Dear Gabriel Thy,
Thanks for replying so thoughtfully to my post. I would like to comment on what you wrote. Your comments pique my interest on just what kind of disagreements might have been responsible for the group's demise. "Noisy self-interest" covers a lot of ground. It seems to me that in the aftermath of the fall of communism disagreements on the left compounded. 1938 brought a similar crisis to the left. For or against Stalin. Three years earlier Breton's Surrealists experienced a similar debacle. There was no bridging the gap between the poet's investigation into experience and the Party's requirements of practical administration. But it arguably brought to light an irreducible toggle at the very core of the revolutionary project: does the collective or the individual have the ultimate say in charting direction of the revolution? The Surrealists never satisfactorily resolved this problem, and even as late as 1952, Breton indicated that his answer to the question "does the revolution require that social liberation must occur before individual liberation can?" was yes. I don't believe he really thought out all the possible implications that attend to this issue.
If social liberation is primary, doesn't it follow that individuals are reduced to an instrumental role? This question goes to the core of the entire Marxist project. My reference to your manifesto being "a little too sweeping" should be explained, I suppose. What I meant was that to assert that nothing of note has happened since the, what? The 1947 International Surrealist Exhibition perhaps?
Was going a bit too far. Personally, I find some of Matta's 1960's works a real extension of the Surrealist outlook. Even Pop has a role in furthering our ideas of personal liberation. Of course, I look at the best of Pop as being heavily laced with irony, so that it can be read as a critique of commodity capitalism. I agree with you the the "balkanization of the universal" is something we need to transcend. I too am an autodidact, to a large degree. I do have 24 semester hours' credit from Roosevelt University in Chicago dating from 1972-74.

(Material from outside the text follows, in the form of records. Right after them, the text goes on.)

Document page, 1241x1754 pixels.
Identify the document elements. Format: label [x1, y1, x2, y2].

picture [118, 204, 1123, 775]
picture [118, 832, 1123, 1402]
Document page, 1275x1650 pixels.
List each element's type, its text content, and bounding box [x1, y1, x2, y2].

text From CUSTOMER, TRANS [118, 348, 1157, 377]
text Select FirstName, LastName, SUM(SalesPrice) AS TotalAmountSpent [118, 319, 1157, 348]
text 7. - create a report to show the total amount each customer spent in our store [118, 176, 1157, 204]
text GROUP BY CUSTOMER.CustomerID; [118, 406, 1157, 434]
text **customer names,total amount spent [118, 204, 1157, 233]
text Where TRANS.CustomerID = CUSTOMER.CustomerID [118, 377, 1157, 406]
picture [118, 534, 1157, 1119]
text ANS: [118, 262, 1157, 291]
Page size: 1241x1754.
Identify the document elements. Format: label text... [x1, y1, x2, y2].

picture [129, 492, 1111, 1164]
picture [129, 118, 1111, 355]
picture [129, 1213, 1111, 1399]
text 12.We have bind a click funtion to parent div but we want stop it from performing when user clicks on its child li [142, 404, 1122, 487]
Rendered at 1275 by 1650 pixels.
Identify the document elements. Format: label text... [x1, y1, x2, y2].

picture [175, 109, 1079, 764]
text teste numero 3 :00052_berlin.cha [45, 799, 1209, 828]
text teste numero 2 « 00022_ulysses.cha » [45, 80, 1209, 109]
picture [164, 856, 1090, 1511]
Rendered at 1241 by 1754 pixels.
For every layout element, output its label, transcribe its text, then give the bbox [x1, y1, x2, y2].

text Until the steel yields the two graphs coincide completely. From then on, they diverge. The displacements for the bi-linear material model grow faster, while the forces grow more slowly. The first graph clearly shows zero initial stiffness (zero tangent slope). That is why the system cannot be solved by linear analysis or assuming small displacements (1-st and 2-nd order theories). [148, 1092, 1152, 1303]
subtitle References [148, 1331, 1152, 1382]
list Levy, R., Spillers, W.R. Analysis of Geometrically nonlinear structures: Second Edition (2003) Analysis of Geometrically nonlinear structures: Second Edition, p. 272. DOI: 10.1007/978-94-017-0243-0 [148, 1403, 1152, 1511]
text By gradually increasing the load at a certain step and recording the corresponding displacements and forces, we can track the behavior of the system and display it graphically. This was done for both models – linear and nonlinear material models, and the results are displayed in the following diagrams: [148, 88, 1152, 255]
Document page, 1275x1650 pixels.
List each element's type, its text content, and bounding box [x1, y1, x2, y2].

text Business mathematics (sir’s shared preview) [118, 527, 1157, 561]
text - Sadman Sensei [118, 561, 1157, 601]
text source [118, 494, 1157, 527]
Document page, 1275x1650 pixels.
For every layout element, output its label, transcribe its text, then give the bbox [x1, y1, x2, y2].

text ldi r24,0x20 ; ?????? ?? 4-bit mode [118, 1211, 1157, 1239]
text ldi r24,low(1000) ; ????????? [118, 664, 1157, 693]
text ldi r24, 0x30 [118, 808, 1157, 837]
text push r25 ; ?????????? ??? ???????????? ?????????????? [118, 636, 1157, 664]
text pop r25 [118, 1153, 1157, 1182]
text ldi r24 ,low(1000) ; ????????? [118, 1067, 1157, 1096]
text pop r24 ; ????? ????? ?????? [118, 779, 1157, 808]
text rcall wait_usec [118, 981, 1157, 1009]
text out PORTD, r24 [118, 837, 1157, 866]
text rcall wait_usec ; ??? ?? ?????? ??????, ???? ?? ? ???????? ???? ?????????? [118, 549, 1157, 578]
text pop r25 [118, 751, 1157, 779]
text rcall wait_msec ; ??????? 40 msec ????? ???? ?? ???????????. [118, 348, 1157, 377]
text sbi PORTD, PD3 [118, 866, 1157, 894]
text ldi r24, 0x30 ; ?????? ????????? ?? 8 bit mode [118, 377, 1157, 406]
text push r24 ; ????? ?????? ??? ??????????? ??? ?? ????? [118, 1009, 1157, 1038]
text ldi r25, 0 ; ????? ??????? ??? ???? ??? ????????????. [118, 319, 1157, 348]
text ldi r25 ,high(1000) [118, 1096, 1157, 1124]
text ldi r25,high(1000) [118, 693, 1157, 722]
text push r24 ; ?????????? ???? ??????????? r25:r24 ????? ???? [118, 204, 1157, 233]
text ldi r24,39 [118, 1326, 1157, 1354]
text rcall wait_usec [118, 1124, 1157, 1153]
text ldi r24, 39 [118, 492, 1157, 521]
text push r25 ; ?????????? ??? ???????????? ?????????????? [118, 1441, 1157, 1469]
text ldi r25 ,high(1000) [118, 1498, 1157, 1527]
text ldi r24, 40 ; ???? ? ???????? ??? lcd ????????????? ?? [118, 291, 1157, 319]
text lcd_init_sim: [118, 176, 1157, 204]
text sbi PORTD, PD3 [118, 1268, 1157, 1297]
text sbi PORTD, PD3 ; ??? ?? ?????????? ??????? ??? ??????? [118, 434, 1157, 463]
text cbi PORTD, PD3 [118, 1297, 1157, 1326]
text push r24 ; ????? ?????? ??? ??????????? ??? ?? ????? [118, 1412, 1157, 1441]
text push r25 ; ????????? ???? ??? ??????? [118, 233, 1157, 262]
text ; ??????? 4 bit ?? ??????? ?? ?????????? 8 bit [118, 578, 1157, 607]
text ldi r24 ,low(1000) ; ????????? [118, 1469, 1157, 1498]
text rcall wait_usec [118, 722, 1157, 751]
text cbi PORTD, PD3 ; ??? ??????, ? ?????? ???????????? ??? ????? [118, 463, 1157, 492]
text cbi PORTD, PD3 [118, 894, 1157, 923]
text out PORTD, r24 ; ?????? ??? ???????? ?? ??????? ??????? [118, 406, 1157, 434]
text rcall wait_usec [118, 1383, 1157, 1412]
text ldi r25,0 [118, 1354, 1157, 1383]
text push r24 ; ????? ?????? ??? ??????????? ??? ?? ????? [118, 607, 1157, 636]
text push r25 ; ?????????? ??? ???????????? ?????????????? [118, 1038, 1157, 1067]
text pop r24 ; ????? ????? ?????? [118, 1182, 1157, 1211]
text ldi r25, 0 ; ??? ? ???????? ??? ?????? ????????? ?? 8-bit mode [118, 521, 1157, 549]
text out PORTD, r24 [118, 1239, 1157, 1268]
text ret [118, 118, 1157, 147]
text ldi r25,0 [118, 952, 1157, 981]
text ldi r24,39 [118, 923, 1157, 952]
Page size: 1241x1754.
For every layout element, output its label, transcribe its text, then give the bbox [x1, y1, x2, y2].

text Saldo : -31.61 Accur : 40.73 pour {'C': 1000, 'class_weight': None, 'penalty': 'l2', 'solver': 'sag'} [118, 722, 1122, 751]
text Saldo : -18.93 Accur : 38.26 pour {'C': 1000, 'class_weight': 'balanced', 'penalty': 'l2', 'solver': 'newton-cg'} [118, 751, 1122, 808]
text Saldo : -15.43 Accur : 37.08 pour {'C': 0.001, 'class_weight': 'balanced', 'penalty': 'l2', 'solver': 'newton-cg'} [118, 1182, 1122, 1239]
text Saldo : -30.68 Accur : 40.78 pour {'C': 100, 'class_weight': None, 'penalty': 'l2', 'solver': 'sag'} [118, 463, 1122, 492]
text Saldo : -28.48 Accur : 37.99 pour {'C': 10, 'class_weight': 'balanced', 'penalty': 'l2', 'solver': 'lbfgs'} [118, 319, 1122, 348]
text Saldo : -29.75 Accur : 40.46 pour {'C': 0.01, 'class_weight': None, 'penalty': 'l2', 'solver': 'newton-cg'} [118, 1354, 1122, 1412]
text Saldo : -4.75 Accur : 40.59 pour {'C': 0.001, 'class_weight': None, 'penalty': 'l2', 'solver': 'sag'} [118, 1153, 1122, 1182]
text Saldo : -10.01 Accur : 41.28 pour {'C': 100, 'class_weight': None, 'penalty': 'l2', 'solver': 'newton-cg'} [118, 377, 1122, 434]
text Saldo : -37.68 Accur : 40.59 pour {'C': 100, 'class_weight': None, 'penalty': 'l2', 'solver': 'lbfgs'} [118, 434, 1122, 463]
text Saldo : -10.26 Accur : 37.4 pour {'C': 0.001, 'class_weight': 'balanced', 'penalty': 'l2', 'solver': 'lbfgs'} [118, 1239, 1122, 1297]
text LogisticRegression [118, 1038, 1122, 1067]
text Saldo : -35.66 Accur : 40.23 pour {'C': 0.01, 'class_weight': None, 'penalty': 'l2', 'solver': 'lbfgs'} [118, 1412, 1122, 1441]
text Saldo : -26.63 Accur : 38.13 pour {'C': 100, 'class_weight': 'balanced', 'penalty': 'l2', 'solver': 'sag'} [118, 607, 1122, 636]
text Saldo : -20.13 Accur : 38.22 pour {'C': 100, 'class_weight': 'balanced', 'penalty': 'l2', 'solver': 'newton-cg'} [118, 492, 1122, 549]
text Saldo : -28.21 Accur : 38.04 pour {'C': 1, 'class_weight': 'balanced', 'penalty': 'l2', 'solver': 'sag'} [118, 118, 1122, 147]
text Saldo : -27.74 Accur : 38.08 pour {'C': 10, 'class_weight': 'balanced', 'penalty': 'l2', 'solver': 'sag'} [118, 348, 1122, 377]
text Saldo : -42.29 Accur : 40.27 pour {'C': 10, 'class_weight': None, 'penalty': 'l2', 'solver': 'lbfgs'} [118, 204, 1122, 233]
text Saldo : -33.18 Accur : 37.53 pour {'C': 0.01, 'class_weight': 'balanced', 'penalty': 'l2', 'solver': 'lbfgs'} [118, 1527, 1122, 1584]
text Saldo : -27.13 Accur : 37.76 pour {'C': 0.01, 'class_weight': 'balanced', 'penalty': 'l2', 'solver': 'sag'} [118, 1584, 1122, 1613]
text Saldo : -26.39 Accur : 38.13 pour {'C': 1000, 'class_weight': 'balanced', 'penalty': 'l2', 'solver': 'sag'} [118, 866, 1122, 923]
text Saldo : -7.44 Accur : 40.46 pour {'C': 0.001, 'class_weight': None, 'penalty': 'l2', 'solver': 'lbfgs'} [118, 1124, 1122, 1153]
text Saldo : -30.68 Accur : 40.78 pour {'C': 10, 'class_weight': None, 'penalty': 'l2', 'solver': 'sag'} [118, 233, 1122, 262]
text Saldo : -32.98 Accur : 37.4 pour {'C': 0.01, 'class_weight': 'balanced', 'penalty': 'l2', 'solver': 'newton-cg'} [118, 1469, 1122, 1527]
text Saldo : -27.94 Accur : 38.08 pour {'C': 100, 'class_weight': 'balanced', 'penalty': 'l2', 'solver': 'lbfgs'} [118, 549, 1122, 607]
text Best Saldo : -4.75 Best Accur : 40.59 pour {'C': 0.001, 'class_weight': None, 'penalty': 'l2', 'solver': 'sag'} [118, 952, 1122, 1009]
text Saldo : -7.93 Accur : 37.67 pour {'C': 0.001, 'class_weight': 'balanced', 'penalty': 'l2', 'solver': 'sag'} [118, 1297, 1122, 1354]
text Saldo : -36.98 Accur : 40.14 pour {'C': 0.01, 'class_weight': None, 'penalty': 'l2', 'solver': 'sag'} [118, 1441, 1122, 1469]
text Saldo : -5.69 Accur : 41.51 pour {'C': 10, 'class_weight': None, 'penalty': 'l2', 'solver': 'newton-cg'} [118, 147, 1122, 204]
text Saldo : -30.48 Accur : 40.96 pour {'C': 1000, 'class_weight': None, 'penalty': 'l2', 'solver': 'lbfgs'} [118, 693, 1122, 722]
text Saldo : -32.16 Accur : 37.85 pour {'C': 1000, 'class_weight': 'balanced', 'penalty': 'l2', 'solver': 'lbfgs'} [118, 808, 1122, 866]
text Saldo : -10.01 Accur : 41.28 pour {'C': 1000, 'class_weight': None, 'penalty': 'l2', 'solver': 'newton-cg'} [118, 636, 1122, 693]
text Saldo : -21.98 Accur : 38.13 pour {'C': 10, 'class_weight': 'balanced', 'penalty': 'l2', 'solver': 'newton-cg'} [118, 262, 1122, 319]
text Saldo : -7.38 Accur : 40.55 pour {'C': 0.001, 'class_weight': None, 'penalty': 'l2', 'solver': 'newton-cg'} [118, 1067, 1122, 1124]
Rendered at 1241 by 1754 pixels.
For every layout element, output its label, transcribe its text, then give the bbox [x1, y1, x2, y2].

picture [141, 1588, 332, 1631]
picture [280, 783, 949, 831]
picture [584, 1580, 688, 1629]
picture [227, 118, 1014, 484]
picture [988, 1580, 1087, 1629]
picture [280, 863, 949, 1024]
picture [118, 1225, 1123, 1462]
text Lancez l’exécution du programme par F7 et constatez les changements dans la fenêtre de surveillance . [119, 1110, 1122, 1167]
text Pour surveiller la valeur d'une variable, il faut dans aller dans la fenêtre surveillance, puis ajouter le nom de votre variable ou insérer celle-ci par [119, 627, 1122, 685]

My first great epiphany came at attending the Marcel Duchamp retrospective at the Art Institute of Chicago in March 1974. His work and life showed me that formal education provided more obstacles than opportunities. I find academia to be one of the principal obstacles to both individual and social transformation. My second great epiphany came from understanding the intimate connection between Duchamp and Max Stirner in 1989. My course has been set ever since. The bulk of the fruits of my interest in this connection is forthcoming, but it won't be too long now.
I guess you're already surmising that I vehemently disagree with your characterization of Stirner as "yet another status quo philosopher". Your evaluation sound a lot like Karl Marx's ideas on the subject, and I am painfully aware that the situationists used Marx as their basic philosophical substrate. Do you know a book that came out in 2002 by Kristin Ross called "May '68 and its Afterlives"? She, too, decries the "creeping individualism" that has seeped into the discourse on May '68 and related phenomena. But that is material for another post.
The thing that is important now is to indicate just why Stirner is not just another apologist for the small-time shopkeeper. The key point has to do with the irreducible toggle in the individualism/collectivism question: can I keep my own prerogatives intact if I allow a collective entity to be primary in my own mind and, by extension, in the world?
The answer, I'm afraid, is no, and if this is true, then my own instrumentalism at the hand of the collectivity is inevitable. This engenders what Stanley Milgram (yes, that Milgram) calls the "agentic state", in which I sign away my right of decision in favor of one "in authority". I presume you are aware of the infamous Milgram experiments of 1960. One look at the results of these experiments should be enough to convince that ours is not a world in which "enlightened" egoism rules, only the debased kind, the infantile kind. Where vulgar egoism leaves off, Stirner begins. It is possible to trace a trajectory of an increase in "affective individualism" (as the historian Lawrence Stone terms it), beginning in the late 17th century and continuing up to the present time. Kinship ties have weakened, and individual prerogatives strengthened, in a fairly unbroken progression ever since this began. One of the main problems, in my opinion, is that this process has only gone halfway through its cycle.
Individual empowerment is what we all need, not a centralized plan of forced income redistribution. This will only result in endless counterrevolution. It is moralism run wild, what confounded the French Revolution and the communist one as well. Collectives that legislate what's good for the others against their consent is no good. Self-directed anarchism could avoid these problems if brutality could be expunged form the consciousness of the millions. That if is so big you can drive a truck through it, I know. But the revolution is impossible without it. Start small, get bigger. Revolution from below. Because there will always be struggle. Civilization is not a given. Each generation struggles anew with different, and if not different the same exact variables as the generation of their fathers. Without the foundation of the individual, a civil structure cannot be retained for long.
I believe we are not so very far apart philosophically. Breton, as well as Picabia, Max Ernst and Duchamp, all found Stirner to be quite compelling. It is only a question of continuing to resolve all the inconsistencies attending to the implementation of collectively constituted projects that keeps us from moving forward. Only.
We are not talking small-time stuff here, n'est ce-pas? Please respond if you care to.